You are a data steward at a bank. You are concerned that multiple records in the customer account tables might contain the same information. The duplicate records might represent data entry errors, or they might represent fraudulent customer activity.
You define the following process to find the duplicate records and to identify a single preferred version of each set of records:
You ask a developer to configure one or more mappings to identify the duplicate records.
The mappings calculate a set of numeric scores that represent the levels of duplication between the data values in the records. High scores indicate duplicate records, and low scores indicate unique records. Some records have marginal scores that indicate that the duplicate status of the records is uncertain.
The developer configures an additional mapping that reads the numeric scores. The developer adds the mapping to a workflow that includes a Mapping task and a Human task.
The Mapping task runs the mapping. The Mapping task writes the records to different tables based on the scores that they contain.
The Human task distributes the records with marginal scores to tasks that you and other users can open in the Analyst tool.
You log in to the Analyst tool, and you open a task.
The Analyst tool organizes the records in a series of clusters. Each cluster contains two or more records that contain similar information. By default, the first record in a cluster is the preferred record.
Open a cluster, and analyze the records that it contains.
You perform the following actions in each cluster:
You examine the data values in each column of record data. You select the most accurate value in each column and promote the value to the preferred record.

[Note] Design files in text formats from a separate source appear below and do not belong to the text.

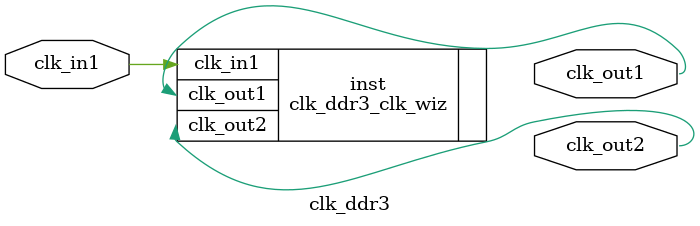
<source format=v>


`timescale 1ps/1ps

(* CORE_GENERATION_INFO = "clk_ddr3,clk_wiz_v5_4_3_0,{component_name=clk_ddr3,use_phase_alignment=true,use_min_o_jitter=false,use_max_i_jitter=false,use_dyn_phase_shift=false,use_inclk_switchover=false,use_dyn_reconfig=false,enable_axi=0,feedback_source=FDBK_AUTO,PRIMITIVE=MMCM,num_out_clk=2,clkin1_period=8.000,clkin2_period=10.000,use_power_down=false,use_reset=false,use_locked=false,use_inclk_stopped=false,feedback_type=SINGLE,CLOCK_MGR_TYPE=NA,manual_override=false}" *)

module clk_ddr3 
 (
  // Clock out ports
  output        clk_out1,
  output        clk_out2,
 // Clock in ports
  input         clk_in1
 );

  clk_ddr3_clk_wiz inst
  (
  // Clock out ports  
  .clk_out1(clk_out1),
  .clk_out2(clk_out2),
 // Clock in ports
  .clk_in1(clk_in1)
  );

endmodule

</source>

You can edit the values that you select, and you can search for records that contain common values in other clusters.
If a record does not belong in the current cluster, you move it to another cluster or you create a cluster for the record.
You update the cluster status to indicate that you reviewed the cluster. You complete the task when you verify the current preferred record in every cluster.
Before you update a record, verify that the task is open in edit mode. To enter edit mode, click the
Edit
button in the open task.
When you finish work on all of the clusters in the task, you update the task status. The task status indicates that the records are ready for the next stage in the data quality process.
The next stage for the data depends on the configuration of the Human task. For example, the Human task might include additional steps that assign the clusters to other users for review.
When the Human task completes, the next stage of the workflow begins.